The clinical assessment of response or failure to treatment usually requires a relatively long observation time. Tumor markers may provide early indication of effectiveness, thus driving cost-effective changes in therapeutic strategies in such a case. Recently, there has been a renewed interest towards tumor markers thanks to the meaningful changes in the management strategy of breast cancer patients. The high baseline level of the mucin 1 (MUC-1) serum marker at diagnosis and the correlation of tumor marker changes with clinical and radiographic response were noteworthy. The MUC-1 antigen is expressed in more than 90% of TNBC [19, 20], supporting the theory that MUC-1 may be a potentially useful biomarker as well as a target for a novel therapy. The MUC-1 gene encodes a cell-associated mucin-like antigen, and different antibodies may be used to detect different epitopes. CA 15-3 and CA 27.29 are two related monoclonal antibodies that detect epitopes encoded by the MUC-1 gene [19, 20].

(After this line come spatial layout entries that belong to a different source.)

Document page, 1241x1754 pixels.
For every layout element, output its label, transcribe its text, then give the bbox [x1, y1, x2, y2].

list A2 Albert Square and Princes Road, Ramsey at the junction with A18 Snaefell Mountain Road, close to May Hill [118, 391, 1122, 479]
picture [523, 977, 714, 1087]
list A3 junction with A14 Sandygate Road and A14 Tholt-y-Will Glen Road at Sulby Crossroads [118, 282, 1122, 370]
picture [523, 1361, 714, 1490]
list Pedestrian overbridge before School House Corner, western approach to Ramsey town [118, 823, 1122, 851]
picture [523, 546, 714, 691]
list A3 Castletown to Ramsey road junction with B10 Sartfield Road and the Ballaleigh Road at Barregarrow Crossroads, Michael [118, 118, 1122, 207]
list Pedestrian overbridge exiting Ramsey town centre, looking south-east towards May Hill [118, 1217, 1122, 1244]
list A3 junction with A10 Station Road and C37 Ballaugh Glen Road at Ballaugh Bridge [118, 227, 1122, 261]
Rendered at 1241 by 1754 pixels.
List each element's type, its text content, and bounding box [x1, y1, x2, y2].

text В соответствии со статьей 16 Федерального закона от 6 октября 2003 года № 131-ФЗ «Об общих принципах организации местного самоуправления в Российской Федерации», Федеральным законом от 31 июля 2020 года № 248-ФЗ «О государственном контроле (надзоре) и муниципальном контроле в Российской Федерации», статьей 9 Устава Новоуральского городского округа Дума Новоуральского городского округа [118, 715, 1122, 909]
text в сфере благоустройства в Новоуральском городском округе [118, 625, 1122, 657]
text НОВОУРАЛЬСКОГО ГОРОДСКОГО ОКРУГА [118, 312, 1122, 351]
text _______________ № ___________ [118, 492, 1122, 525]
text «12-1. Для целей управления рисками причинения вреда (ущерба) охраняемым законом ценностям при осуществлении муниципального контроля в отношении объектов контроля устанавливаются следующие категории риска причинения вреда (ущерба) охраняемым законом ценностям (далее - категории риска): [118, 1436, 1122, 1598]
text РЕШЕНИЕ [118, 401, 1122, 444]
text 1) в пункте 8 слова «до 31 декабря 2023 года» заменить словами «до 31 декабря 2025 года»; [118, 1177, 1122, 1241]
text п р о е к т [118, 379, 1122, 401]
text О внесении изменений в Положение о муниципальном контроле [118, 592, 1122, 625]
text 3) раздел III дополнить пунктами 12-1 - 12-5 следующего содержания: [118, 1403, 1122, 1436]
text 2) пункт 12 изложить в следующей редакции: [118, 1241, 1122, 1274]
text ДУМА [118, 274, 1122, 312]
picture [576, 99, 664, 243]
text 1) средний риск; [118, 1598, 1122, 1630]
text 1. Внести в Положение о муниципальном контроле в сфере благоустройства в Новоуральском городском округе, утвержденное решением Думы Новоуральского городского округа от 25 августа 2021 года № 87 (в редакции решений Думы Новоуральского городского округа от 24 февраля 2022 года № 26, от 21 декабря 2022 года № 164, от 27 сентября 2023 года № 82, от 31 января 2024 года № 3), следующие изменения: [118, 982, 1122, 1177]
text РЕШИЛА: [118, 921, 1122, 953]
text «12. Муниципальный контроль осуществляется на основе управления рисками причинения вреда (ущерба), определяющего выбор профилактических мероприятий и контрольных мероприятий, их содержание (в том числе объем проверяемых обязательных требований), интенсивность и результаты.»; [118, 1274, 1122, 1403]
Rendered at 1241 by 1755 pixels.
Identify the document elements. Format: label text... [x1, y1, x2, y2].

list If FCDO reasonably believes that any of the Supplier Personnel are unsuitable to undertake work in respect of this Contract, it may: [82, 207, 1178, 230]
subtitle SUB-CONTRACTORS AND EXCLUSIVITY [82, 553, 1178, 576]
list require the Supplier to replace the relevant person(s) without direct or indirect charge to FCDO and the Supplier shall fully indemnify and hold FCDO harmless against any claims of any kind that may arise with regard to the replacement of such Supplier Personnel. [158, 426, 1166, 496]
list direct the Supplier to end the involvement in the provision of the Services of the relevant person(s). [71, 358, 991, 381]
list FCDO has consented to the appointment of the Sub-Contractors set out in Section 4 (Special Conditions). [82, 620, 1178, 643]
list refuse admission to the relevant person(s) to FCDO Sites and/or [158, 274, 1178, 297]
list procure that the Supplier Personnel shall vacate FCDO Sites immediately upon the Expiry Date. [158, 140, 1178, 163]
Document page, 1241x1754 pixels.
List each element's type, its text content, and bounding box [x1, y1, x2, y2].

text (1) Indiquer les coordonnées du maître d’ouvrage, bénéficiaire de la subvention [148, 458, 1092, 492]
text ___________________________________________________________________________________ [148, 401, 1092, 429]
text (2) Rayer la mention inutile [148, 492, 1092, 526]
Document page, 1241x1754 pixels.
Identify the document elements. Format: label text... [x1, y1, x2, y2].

To summarize, we report an unusual case of CUP in a female patient who was successfully treated with second-line chemotherapy based on her tumor profile. Although no meaningful correlations or conclusions regarding the impact of the expression profile on efficacy of therapy can be drawn from a single case report, the usefulness of molecular profiling-based chemotherapy, and its impact on patients' outcome, should be tested further in future prospective clinical trials.